You'll still walk with your judgement for the $5,000 you paid out of pocket and whatever the jury awared for punative damages, but you obviously cannot recover the $45,000 the health insurance company paid. If you tried to somehow sneak in the $45,000 for medical expenses and actually received the money then your health insurance company could seek to recover directly from you if and when they caught it.
I'd only add one thing.... by saying "caught" it seems to imply that you're doing something wrong. You would not me. The liability carrier would not be responsible for paying the health carrier (if no lien had been filed). It's the _injured person_ who could be held accountable for paying back the health carrier _once the judgement was awarded_. So the injured person would argue that they _would_ be responsible for paying back the health carrier... and they would be correct. If the liability carrier has a lien from the health carrier they would point this out prior to the judgement so that they could satisfy that binding lein upon them.

So, the injured party could/would collect the payment for the medical bills.... already paid but then the health carrier would need to collect from that injured party for the amount their policy states they can recover.

(Actually in some states, I think Florida is one, you can actually "double dip" and the health carrier may not be able to recover. It depends on the state and the health insurance policy wording, in this case).
 
I wonder if the health insurance company could sue a third party even if you didn't. Imagine your out of pocket was already satisfied and a $50,000 medical bill was incurred as a result of a negligent party. You owe nothing and insurance picks up the entire tab. For whatever reason you decide not to sue even though it's a clear cut case of negligence. Could the health insurance company sue the third party directly?
 
So, the injured party could/would collect the payment for the medical bills.... already paid but then the health carrier would need to collect from that injured party for the amount their policy states they can recover.

(Actually in some states, I think Florida is one, you can actually "double dip" and the health carrier may not be able to recover. It depends on the state and the health insurance policy wording, in this case).

Why sue for unpaid medical bills when they've been paid? Let the health insurer incur the extra legal bills to subrogate those from the liable party.

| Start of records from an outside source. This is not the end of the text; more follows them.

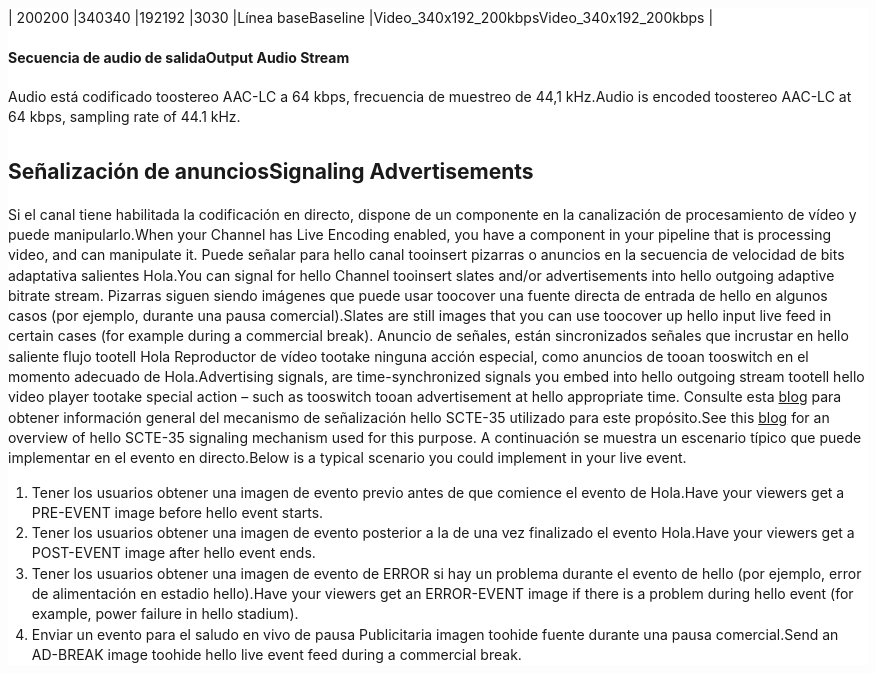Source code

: | <span data-ttu-id="f9262-391">200</span><span class="sxs-lookup"><span data-stu-id="f9262-391">200</span></span> |<span data-ttu-id="f9262-392">340</span><span class="sxs-lookup"><span data-stu-id="f9262-392">340</span></span> |<span data-ttu-id="f9262-393">192</span><span class="sxs-lookup"><span data-stu-id="f9262-393">192</span></span> |<span data-ttu-id="f9262-394">30</span><span class="sxs-lookup"><span data-stu-id="f9262-394">30</span></span> |<span data-ttu-id="f9262-395">Línea base</span><span class="sxs-lookup"><span data-stu-id="f9262-395">Baseline</span></span> |<span data-ttu-id="f9262-396">Video_340x192_200kbps</span><span class="sxs-lookup"><span data-stu-id="f9262-396">Video_340x192_200kbps</span></span> |

#### <a name="output-audio-stream"></a><span data-ttu-id="f9262-397">Secuencia de audio de salida</span><span class="sxs-lookup"><span data-stu-id="f9262-397">Output Audio Stream</span></span>
<span data-ttu-id="f9262-398">Audio está codificado toostereo AAC-LC a 64 kbps, frecuencia de muestreo de 44,1 kHz.</span><span class="sxs-lookup"><span data-stu-id="f9262-398">Audio is encoded toostereo AAC-LC at 64 kbps, sampling rate of 44.1 kHz.</span></span>

## <a name="signaling-advertisements"></a><span data-ttu-id="f9262-399">Señalización de anuncios</span><span class="sxs-lookup"><span data-stu-id="f9262-399">Signaling Advertisements</span></span>
<span data-ttu-id="f9262-400">Si el canal tiene habilitada la codificación en directo, dispone de un componente en la canalización de procesamiento de vídeo y puede manipularlo.</span><span class="sxs-lookup"><span data-stu-id="f9262-400">When your Channel has Live Encoding enabled, you have a component in your pipeline that is processing video, and can manipulate it.</span></span> <span data-ttu-id="f9262-401">Puede señalar para hello canal tooinsert pizarras o anuncios en la secuencia de velocidad de bits adaptativa salientes Hola.</span><span class="sxs-lookup"><span data-stu-id="f9262-401">You can signal for hello Channel tooinsert slates and/or advertisements into hello outgoing adaptive bitrate stream.</span></span> <span data-ttu-id="f9262-402">Pizarras siguen siendo imágenes que puede usar toocover una fuente directa de entrada de hello en algunos casos (por ejemplo, durante una pausa comercial).</span><span class="sxs-lookup"><span data-stu-id="f9262-402">Slates are still images that you can use toocover up hello input live feed in certain cases (for example during a commercial break).</span></span> <span data-ttu-id="f9262-403">Anuncio de señales, están sincronizados señales que incrustar en hello saliente flujo tootell Hola Reproductor de vídeo tootake ninguna acción especial, como anuncios de tooan tooswitch en el momento adecuado de Hola.</span><span class="sxs-lookup"><span data-stu-id="f9262-403">Advertising signals, are time-synchronized signals you embed into hello outgoing stream tootell hello video player tootake special action – such as tooswitch tooan advertisement at hello appropriate time.</span></span> <span data-ttu-id="f9262-404">Consulte esta [blog](https://codesequoia.wordpress.com/2014/02/24/understanding-scte-35/) para obtener información general del mecanismo de señalización hello SCTE-35 utilizado para este propósito.</span><span class="sxs-lookup"><span data-stu-id="f9262-404">See this [blog](https://codesequoia.wordpress.com/2014/02/24/understanding-scte-35/) for an overview of hello SCTE-35 signaling mechanism used for this purpose.</span></span> <span data-ttu-id="f9262-405">A continuación se muestra un escenario típico que puede implementar en el evento en directo.</span><span class="sxs-lookup"><span data-stu-id="f9262-405">Below is a typical scenario you could implement in your live event.</span></span>

1. <span data-ttu-id="f9262-406">Tener los usuarios obtener una imagen de evento previo antes de que comience el evento de Hola.</span><span class="sxs-lookup"><span data-stu-id="f9262-406">Have your viewers get a PRE-EVENT image before hello event starts.</span></span>
2. <span data-ttu-id="f9262-407">Tener los usuarios obtener una imagen de evento posterior a la de una vez finalizado el evento Hola.</span><span class="sxs-lookup"><span data-stu-id="f9262-407">Have your viewers get a POST-EVENT image after hello event ends.</span></span>
3. <span data-ttu-id="f9262-408">Tener los usuarios obtener una imagen de evento de ERROR si hay un problema durante el evento de hello (por ejemplo, error de alimentación en estadio hello).</span><span class="sxs-lookup"><span data-stu-id="f9262-408">Have your viewers get an ERROR-EVENT image if there is a problem during hello event (for example, power failure in hello stadium).</span></span>
4. <span data-ttu-id="f9262-409">Enviar un evento para el saludo en vivo de pausa Publicitaria imagen toohide fuente durante una pausa comercial.</span><span class="sxs-lookup"><span data-stu-id="f9262-409">Send an AD-BREAK image toohide hello live event feed during a commercial break.</span></span>
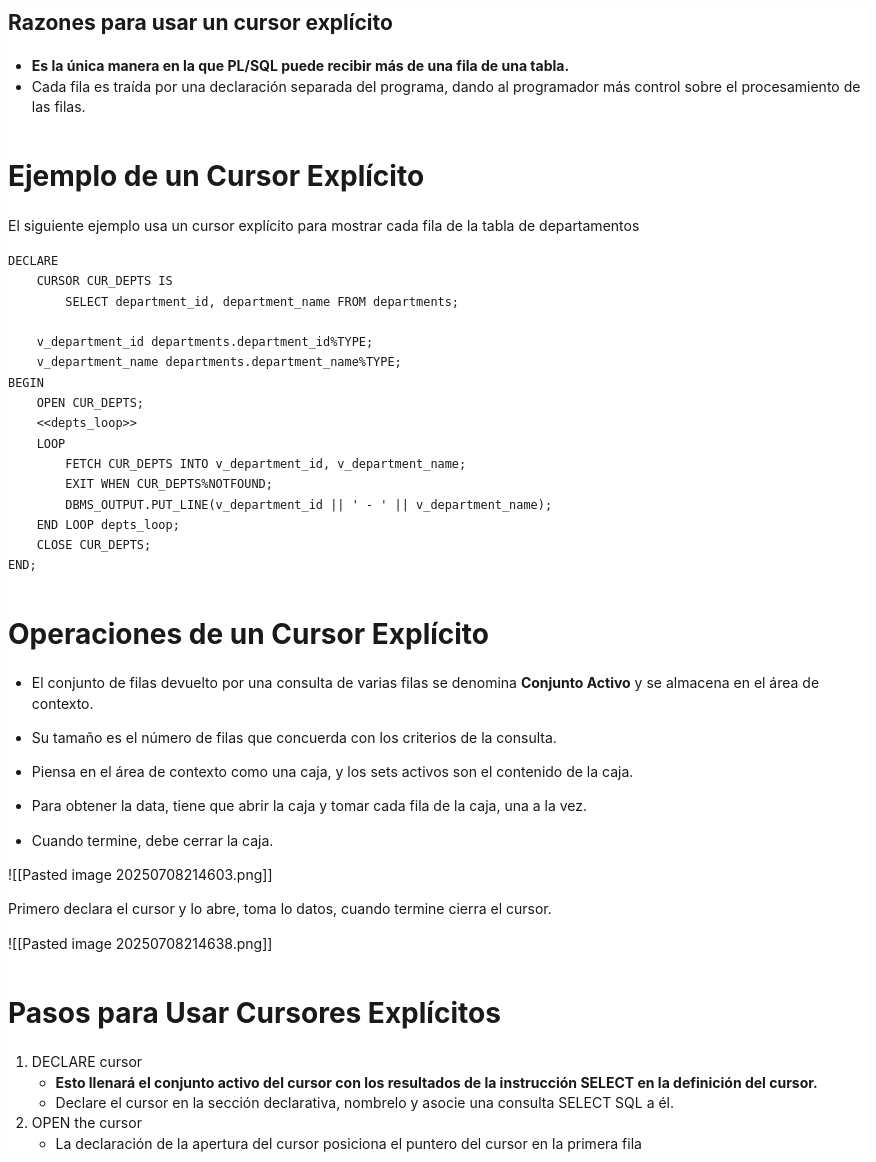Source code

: ## Razones para usar un cursor explícito

- **Es la única manera en la que PL/SQL puede recibir más de una fila de una tabla.**
- Cada fila es traída por una declaración separada del programa, dando al programador más control sobre el procesamiento de las filas.

# Ejemplo de un Cursor Explícito

El siguiente ejemplo usa un cursor explícito para mostrar cada fila de la tabla de departamentos

```
DECLARE 
    CURSOR CUR_DEPTS IS
        SELECT department_id, department_name FROM departments;
    
    v_department_id departments.department_id%TYPE;
    v_department_name departments.department_name%TYPE;
BEGIN
    OPEN CUR_DEPTS;
    <<depts_loop>>
    LOOP
        FETCH CUR_DEPTS INTO v_department_id, v_department_name;
        EXIT WHEN CUR_DEPTS%NOTFOUND;
        DBMS_OUTPUT.PUT_LINE(v_department_id || ' - ' || v_department_name);
    END LOOP depts_loop;
    CLOSE CUR_DEPTS;
END;
```

# Operaciones de un Cursor Explícito

- El  conjunto de filas devuelto por una consulta de varias filas se denomina **Conjunto Activo** y se almacena en el área de contexto.
- Su tamaño es el número de filas que concuerda con los criterios de la consulta.

- Piensa en el área de contexto como una caja, y los sets activos son el contenido de la caja.
- Para obtener la data, tiene que abrir la caja y tomar cada fila de la caja, una a la vez.
- Cuando termine, debe cerrar la caja.

![[Pasted image 20250708214603.png]]

Primero declara el cursor y lo abre, toma lo datos, cuando termine cierra el cursor.

![[Pasted image 20250708214638.png]]

# Pasos para Usar Cursores Explícitos

1. DECLARE cursor
	- **Esto llenará el conjunto activo del cursor con los resultados de la instrucción SELECT en la definición del cursor.**
	- Declare el cursor en la sección declarativa, nombrelo y asocie una consulta SELECT SQL a él.
2. OPEN the cursor
	- La declaración de la apertura del cursor posiciona el puntero del cursor en la primera fila
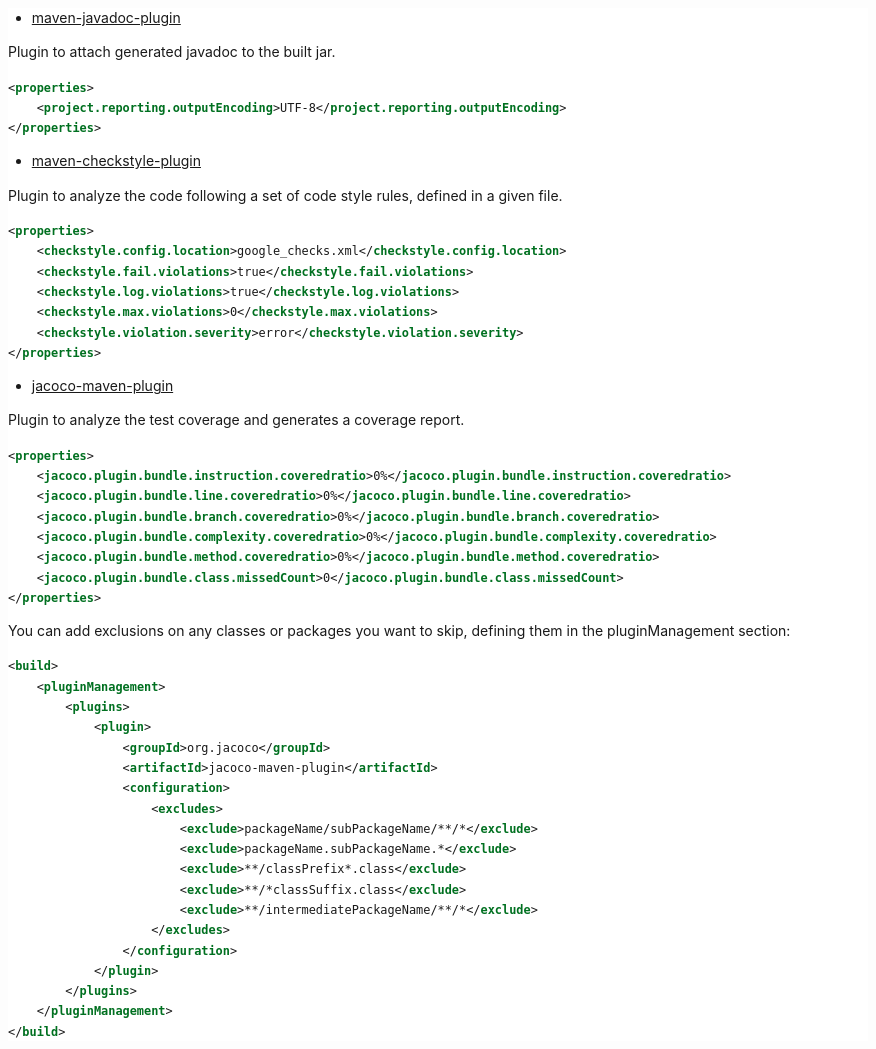 - [maven-javadoc-plugin](https://maven.apache.org/plugins/maven-javadoc-plugin/)

Plugin to attach generated javadoc to the built jar.
```xml
<properties>
    <project.reporting.outputEncoding>UTF-8</project.reporting.outputEncoding>
</properties>
```

- [maven-checkstyle-plugin](https://maven.apache.org/plugins/maven-checkstyle-plugin/)

Plugin to analyze the code following a set of code style rules, defined in a given file.
```xml
<properties>
    <checkstyle.config.location>google_checks.xml</checkstyle.config.location>
    <checkstyle.fail.violations>true</checkstyle.fail.violations>
    <checkstyle.log.violations>true</checkstyle.log.violations>
    <checkstyle.max.violations>0</checkstyle.max.violations>
    <checkstyle.violation.severity>error</checkstyle.violation.severity>
</properties>
```

- [jacoco-maven-plugin](https://www.eclemma.org/jacoco/trunk/doc/maven.html)

Plugin to analyze the test coverage and generates a coverage report.
```xml
<properties>
    <jacoco.plugin.bundle.instruction.coveredratio>0%</jacoco.plugin.bundle.instruction.coveredratio>
    <jacoco.plugin.bundle.line.coveredratio>0%</jacoco.plugin.bundle.line.coveredratio>
    <jacoco.plugin.bundle.branch.coveredratio>0%</jacoco.plugin.bundle.branch.coveredratio>
    <jacoco.plugin.bundle.complexity.coveredratio>0%</jacoco.plugin.bundle.complexity.coveredratio>
    <jacoco.plugin.bundle.method.coveredratio>0%</jacoco.plugin.bundle.method.coveredratio>
    <jacoco.plugin.bundle.class.missedCount>0</jacoco.plugin.bundle.class.missedCount>
</properties>
```

You can add exclusions on any classes or packages you want to skip, defining them in the pluginManagement section:
```xml
<build>
    <pluginManagement>
        <plugins>
            <plugin>
                <groupId>org.jacoco</groupId>
                <artifactId>jacoco-maven-plugin</artifactId>
                <configuration>
                    <excludes>
                        <exclude>packageName/subPackageName/**/*</exclude>
                        <exclude>packageName.subPackageName.*</exclude>
                        <exclude>**/classPrefix*.class</exclude>
                        <exclude>**/*classSuffix.class</exclude>
                        <exclude>**/intermediatePackageName/**/*</exclude>
                    </excludes>
                </configuration>
            </plugin>
        </plugins>
    </pluginManagement>
</build>
```
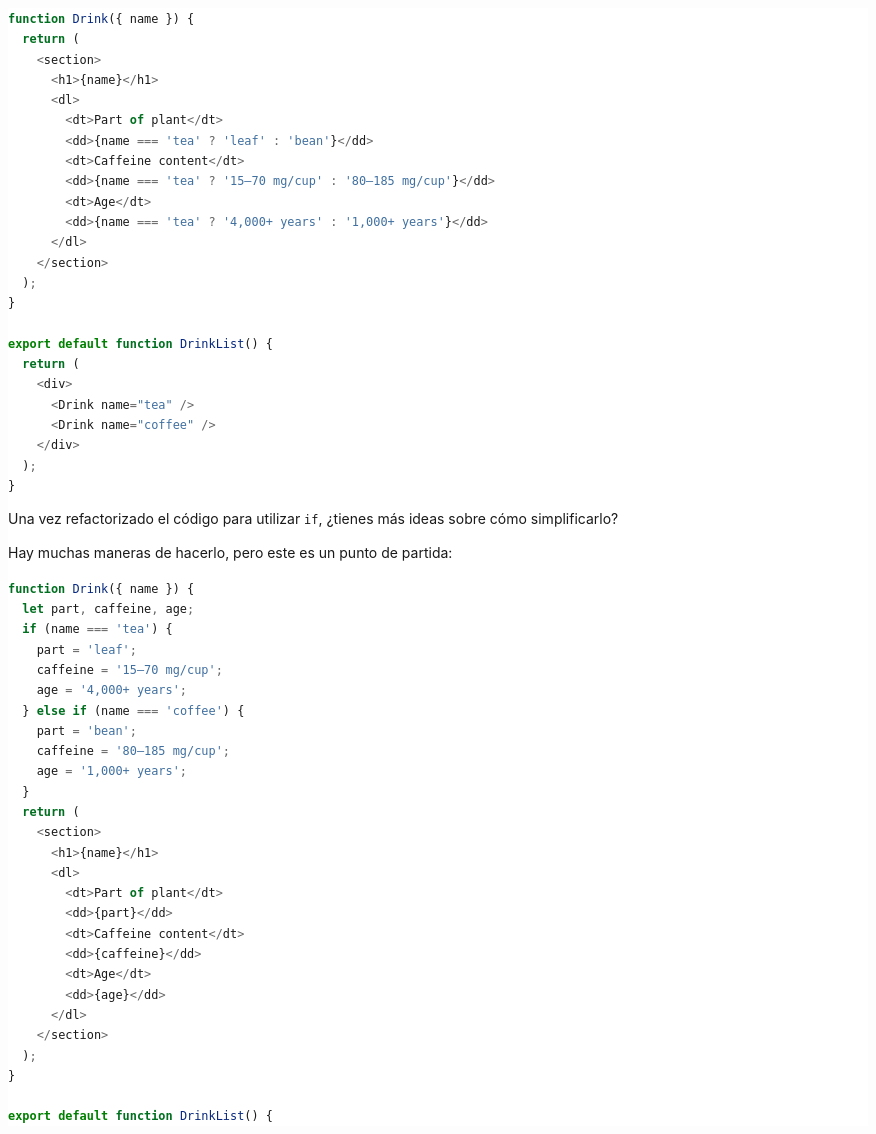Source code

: <Sandpack>

```js
function Drink({ name }) {
  return (
    <section>
      <h1>{name}</h1>
      <dl>
        <dt>Part of plant</dt>
        <dd>{name === 'tea' ? 'leaf' : 'bean'}</dd>
        <dt>Caffeine content</dt>
        <dd>{name === 'tea' ? '15–70 mg/cup' : '80–185 mg/cup'}</dd>
        <dt>Age</dt>
        <dd>{name === 'tea' ? '4,000+ years' : '1,000+ years'}</dd>
      </dl>
    </section>
  );
}

export default function DrinkList() {
  return (
    <div>
      <Drink name="tea" />
      <Drink name="coffee" />
    </div>
  );
}
```

</Sandpack>

Una vez refactorizado el código para utilizar `if`, ¿tienes más ideas sobre cómo simplificarlo?

<Solution>

Hay muchas maneras de hacerlo, pero este es un punto de partida:

<Sandpack>

```js
function Drink({ name }) {
  let part, caffeine, age;
  if (name === 'tea') {
    part = 'leaf';
    caffeine = '15–70 mg/cup';
    age = '4,000+ years';
  } else if (name === 'coffee') {
    part = 'bean';
    caffeine = '80–185 mg/cup';
    age = '1,000+ years';
  }
  return (
    <section>
      <h1>{name}</h1>
      <dl>
        <dt>Part of plant</dt>
        <dd>{part}</dd>
        <dt>Caffeine content</dt>
        <dd>{caffeine}</dd>
        <dt>Age</dt>
        <dd>{age}</dd>
      </dl>
    </section>
  );
}

export default function DrinkList() {
```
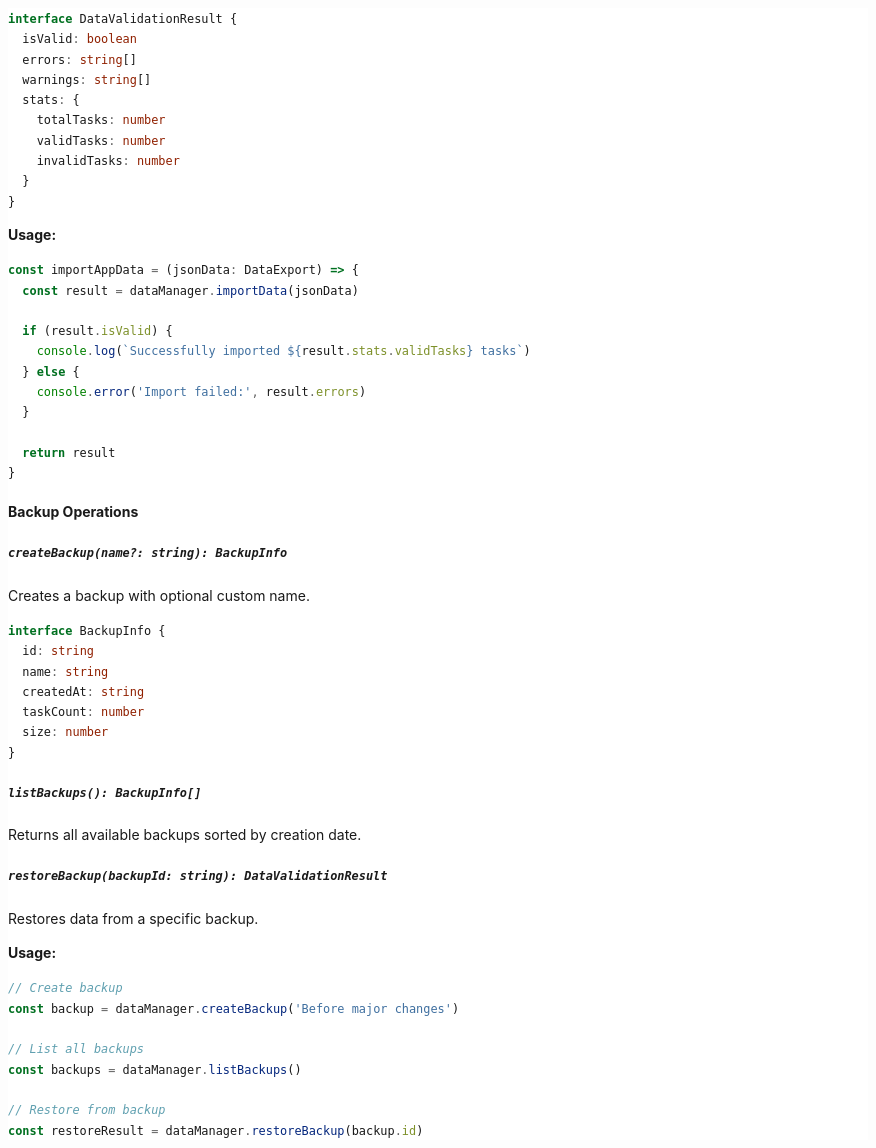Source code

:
 ```typescript
interface DataValidationResult {
  isValid: boolean
  errors: string[]
  warnings: string[]
  stats: {
    totalTasks: number
    validTasks: number
    invalidTasks: number
  }
}
```

**Usage:**
```typescript
const importAppData = (jsonData: DataExport) => {
  const result = dataManager.importData(jsonData)
  
  if (result.isValid) {
    console.log(`Successfully imported ${result.stats.validTasks} tasks`)
  } else {
    console.error('Import failed:', result.errors)
  }
  
  return result
}
```

#### Backup Operations

##### `createBackup(name?: string): BackupInfo`
Creates a backup with optional custom name.

```typescript
interface BackupInfo {
  id: string
  name: string
  createdAt: string
  taskCount: number
  size: number
}
```

##### `listBackups(): BackupInfo[]`
Returns all available backups sorted by creation date.

##### `restoreBackup(backupId: string): DataValidationResult`
Restores data from a specific backup.

**Usage:**
```typescript
// Create backup
const backup = dataManager.createBackup('Before major changes')

// List all backups
const backups = dataManager.listBackups()

// Restore from backup
const restoreResult = dataManager.restoreBackup(backup.id)
```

LOL haven't you seen the PEOPLE'S COURT? "You're trying to win a judgement for bills you didn't pay out of pocket? Show me your receipts & prove it! LOL get out of my courtroom!" That's the point of subrogation...and you're right the health insurer will pick up the bills and may/or may not subrogate but you should leave the ball in their court.

Great discussion by the way;)
 
I wonder if the health insurance company could sue a third party even if you didn't. Imagine your out of pocket was already satisfied and a $50,000 medical bill was incurred as a result of a negligent party. You owe nothing and insurance picks up the entire tab. For whatever reason you decide not to sue even though it's a clear cut case of negligence. Could the health insurance company sue the third party directly?
Actually no, they could not. It's an odd situation. The health carrier has a right to collect... only _if_ the liability carrier issues a payment. They health carrier cannot initiate the claim as they've not suffered the loss (rememeber, they made a voluntary payment under their policy). What they can do is to file a lien with the liability carrier. This means if the liability carrier issues a payment, they need to pay the health carrier back as well. The health carrier would not have a right to make the liability carrier settle the claim, only seek recovery if a payment was made.